対中国対決政策と並んで、イランの孤立化を狙う米帝にとって、「イランの盟友」を称してきたシリア・アサド政権の崩壊は、自らの利益にかなうものである。しかし、「アサド打倒」を掲げて決起したシリア労働者人民の闘いが、新自由主義攻撃と対決する中東全域の労働者階級の階級的決起の起爆剤になることを恐れる米帝は、亡命者の反政府運動組織や政府軍からの脱走兵を中心とする武装集団を抱え込み、アサド打倒を自らのヘゲモニーのもとに遂行し、「リビア型」のかいらい政権をデッチあげ、中東の労働者革命を圧殺しようとしている。
□チュニジア、エジプトに続き闘いが全土で爆発
1月チュニジア、2月エジプトと、反動的独裁権力が労働者人民の決起で、しかも労働組合を軸に結集した階級的実力で、相次いで打倒されていったことは、アサド政権の暴力的軍事独裁政権の下で苦しんできたシリア民衆に、「俺たちも、私たちもやれる」という巨大な激励を与えた。
昨年3月18日金曜日(イスラムの礼拝日)、首都ダマスカスの南ダルアーで、空前のデモ・集会が爆発した。先に1月、壁に「アサド打倒は人民の声」と書いたために高校生たちが逮捕され、拷問されたことへの抗議がきっかけだった。軍隊が出動、戒厳令のもとに町全体を包囲、デモ隊に発砲、電気・水道・ガスなどのインフラを一切ストップし、住民の生活の根元を絶つ攻撃を行った。しかし、シリア労働者人民は、震え上がるどころか、ダルアーを先頭に、全国でデモを継続し、毎金曜日が闘争日となった。【シリアは、総人口2500万人。イスラム教徒スンニ派が74%。だから、彼らの毎週金曜の礼拝日が、闘争日になるのは、きわめて自然のことであり、闘争自体が宗教的排他的に行われているわけではなく、〈金曜日の決起〉には「少数派」のアラウイ派(シーア派)、キリスト教徒〔総人口中、それぞれ10%〕も、さらには少数民族のクルド人〔人口の8%〕も、大衆的に合流・参加している。アサド政権は、少数派のアラウイ派に依拠したバース党独裁を行っているが、多くのアラウイ派住民は、アサド反対を表明している】
1月以来の内外の爆発的展開に対してアサド政権は、3月26日、非常事態法の撤廃、政治犯の釈放、内閣改造など、一連の譲歩策を発表しながら、弾圧をエスカレートさせ、デモ・集会の参加者に対し、戦車やヘリ、重火器まで投入するにいたった。デモへのあまりの残虐な発砲を拒否する兵士が続出、さらに武器をもって軍から脱走し、反乱に合流してくる兵士が数千規模で生じた。

- [所与のエントリ]:
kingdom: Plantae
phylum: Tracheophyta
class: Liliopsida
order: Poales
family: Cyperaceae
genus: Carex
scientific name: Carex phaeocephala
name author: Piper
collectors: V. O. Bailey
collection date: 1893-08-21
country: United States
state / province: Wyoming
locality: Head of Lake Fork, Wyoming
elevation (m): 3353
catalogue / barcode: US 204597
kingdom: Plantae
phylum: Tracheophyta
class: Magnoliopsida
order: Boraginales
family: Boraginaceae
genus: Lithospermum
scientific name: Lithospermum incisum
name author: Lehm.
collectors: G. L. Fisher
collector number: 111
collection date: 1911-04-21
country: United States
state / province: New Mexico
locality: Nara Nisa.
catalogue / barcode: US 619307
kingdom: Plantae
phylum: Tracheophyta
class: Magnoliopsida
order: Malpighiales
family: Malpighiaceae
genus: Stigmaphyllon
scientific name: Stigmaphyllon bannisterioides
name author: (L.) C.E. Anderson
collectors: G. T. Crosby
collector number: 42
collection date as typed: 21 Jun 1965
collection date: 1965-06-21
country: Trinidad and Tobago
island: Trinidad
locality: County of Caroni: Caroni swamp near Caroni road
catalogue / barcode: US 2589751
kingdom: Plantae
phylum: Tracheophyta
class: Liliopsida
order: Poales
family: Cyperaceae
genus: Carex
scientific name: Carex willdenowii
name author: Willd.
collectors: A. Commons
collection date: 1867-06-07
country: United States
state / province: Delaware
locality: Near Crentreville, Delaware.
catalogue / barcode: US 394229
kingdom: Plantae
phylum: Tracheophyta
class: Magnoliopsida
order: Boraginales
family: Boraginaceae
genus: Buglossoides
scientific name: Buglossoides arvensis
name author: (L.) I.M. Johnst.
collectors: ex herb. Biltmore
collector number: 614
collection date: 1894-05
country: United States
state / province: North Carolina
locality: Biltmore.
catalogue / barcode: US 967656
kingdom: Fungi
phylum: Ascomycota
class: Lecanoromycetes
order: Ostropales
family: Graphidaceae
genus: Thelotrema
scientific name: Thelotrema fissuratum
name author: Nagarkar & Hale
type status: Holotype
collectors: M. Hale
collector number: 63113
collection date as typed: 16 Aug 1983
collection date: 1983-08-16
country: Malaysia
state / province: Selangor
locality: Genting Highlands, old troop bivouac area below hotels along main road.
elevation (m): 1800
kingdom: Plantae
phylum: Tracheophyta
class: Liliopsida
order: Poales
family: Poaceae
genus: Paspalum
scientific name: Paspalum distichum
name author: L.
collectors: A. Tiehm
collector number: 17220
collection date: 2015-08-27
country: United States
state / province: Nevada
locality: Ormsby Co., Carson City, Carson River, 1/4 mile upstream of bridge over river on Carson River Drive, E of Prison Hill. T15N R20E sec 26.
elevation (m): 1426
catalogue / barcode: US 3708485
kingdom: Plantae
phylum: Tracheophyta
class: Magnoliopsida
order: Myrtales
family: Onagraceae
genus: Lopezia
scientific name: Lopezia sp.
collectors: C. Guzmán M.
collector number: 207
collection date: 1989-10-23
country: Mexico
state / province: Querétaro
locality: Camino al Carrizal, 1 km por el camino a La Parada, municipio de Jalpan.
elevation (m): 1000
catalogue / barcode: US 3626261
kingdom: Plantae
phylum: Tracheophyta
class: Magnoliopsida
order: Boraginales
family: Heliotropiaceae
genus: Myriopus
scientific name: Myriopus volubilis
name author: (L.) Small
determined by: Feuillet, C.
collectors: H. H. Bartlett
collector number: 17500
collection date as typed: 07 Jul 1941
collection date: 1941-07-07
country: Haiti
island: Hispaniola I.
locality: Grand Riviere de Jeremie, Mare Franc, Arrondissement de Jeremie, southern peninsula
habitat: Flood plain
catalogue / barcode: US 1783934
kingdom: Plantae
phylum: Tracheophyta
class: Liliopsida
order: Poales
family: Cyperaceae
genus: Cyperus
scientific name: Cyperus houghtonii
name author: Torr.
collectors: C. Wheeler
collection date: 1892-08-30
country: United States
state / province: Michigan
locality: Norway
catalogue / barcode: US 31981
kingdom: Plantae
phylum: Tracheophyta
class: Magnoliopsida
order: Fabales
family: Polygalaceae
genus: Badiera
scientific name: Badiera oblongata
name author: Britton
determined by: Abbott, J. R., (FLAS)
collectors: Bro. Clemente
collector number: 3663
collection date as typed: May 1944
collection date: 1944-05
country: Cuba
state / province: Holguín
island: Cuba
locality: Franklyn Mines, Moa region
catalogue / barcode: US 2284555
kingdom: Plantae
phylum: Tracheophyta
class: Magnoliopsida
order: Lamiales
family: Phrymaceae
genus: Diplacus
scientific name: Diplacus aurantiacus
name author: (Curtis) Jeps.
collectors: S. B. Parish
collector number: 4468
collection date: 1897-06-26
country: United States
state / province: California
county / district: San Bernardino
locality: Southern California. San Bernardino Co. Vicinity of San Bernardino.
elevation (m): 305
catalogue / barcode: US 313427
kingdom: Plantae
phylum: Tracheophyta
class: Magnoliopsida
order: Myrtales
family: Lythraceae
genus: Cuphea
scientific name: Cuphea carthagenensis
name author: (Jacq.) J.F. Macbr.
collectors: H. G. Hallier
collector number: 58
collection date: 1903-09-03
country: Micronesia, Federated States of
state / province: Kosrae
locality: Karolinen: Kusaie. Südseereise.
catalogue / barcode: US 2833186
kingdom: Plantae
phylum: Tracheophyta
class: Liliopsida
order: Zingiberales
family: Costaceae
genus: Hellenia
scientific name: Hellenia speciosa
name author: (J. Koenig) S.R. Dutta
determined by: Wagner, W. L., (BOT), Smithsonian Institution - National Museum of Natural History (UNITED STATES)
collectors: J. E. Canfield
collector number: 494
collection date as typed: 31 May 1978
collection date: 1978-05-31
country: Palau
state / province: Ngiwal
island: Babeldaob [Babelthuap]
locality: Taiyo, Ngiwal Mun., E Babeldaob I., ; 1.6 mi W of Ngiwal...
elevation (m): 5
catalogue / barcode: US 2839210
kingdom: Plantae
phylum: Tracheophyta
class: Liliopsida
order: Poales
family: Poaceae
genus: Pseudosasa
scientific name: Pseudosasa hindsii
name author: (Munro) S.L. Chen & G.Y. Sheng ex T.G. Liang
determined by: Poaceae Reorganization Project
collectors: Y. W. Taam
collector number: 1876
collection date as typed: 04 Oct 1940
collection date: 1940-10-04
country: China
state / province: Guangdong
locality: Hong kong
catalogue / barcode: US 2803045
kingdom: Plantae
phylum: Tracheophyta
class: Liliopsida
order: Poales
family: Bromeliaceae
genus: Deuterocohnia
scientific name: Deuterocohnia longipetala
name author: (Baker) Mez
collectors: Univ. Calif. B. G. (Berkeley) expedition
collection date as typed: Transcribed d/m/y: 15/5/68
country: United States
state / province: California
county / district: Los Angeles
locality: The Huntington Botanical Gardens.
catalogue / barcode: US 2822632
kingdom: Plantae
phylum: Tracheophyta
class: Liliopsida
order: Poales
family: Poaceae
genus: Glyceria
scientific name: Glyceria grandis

- [課題文 A]: 出典文書でシリアの人口に占める割合が示されている集団をすべて、その割合とともに挙げてください。
- [課題文 B]: エントリのうち、「scientific name: Thelotrema fissuratum」を含む行から「state / province: Querétaro」を含む行までを、その行も含めて「行番号」と「内容」の2列のMarkdown表に入れること。空行は除く。

- [完全な解答 A]:
- イスラム教徒スンニ派:74%
- アラウイ派(シーア派):10%
- キリスト教徒:10%
- クルド人:8%

- [完全な解答 B]:
| 行番号 | 内容 |
|---|---|
| 1 | scientific name: Thelotrema fissuratum |
| 2 | name author: Nagarkar & Hale |
| 3 | type status: Holotype |
| 4 | collectors: M. Hale |
| 5 | collector number: 63113 |
| 6 | collection date as typed: 16 Aug 1983 |
| 7 | collection date: 1983-08-16 |
| 8 | country: Malaysia |
| 9 | state / province: Selangor |
| 10 | locality: Genting Highlands, old troop bivouac area below hotels along main road. |
| 11 | elevation (m): 1800 |
| 12 | kingdom: Plantae |
| 13 | phylum: Tracheophyta |
| 14 | class: Liliopsida |
| 15 | order: Poales |
| 16 | family: Poaceae |
| 17 | genus: Paspalum |
| 18 | scientific name: Paspalum distichum |
| 19 | name author: L. |
| 20 | collectors: A. Tiehm |
| 21 | collector number: 17220 |
| 22 | collection date: 2015-08-27 |
| 23 | country: United States |
| 24 | state / province: Nevada |
| 25 | locality: Ormsby Co., Carson City, Carson River, 1/4 mile upstream of bridge over river on Carson River Drive, E of Prison Hill. T15N R20E sec 26. |
| 26 | elevation (m): 1426 |
| 27 | catalogue / barcode: US 3708485 |
| 28 | kingdom: Plantae |
| 29 | phylum: Tracheophyta |
| 30 | class: Magnoliopsida |
| 31 | order: Myrtales |
| 32 | family: Onagraceae |
| 33 | genus: Lopezia |
| 34 | scientific name: Lopezia sp. |
| 35 | collectors: C. Guzmán M. |
| 36 | collector number: 207 |
| 37 | collection date: 1989-10-23 |
| 38 | country: Mexico |
| 39 | state / province: Querétaro |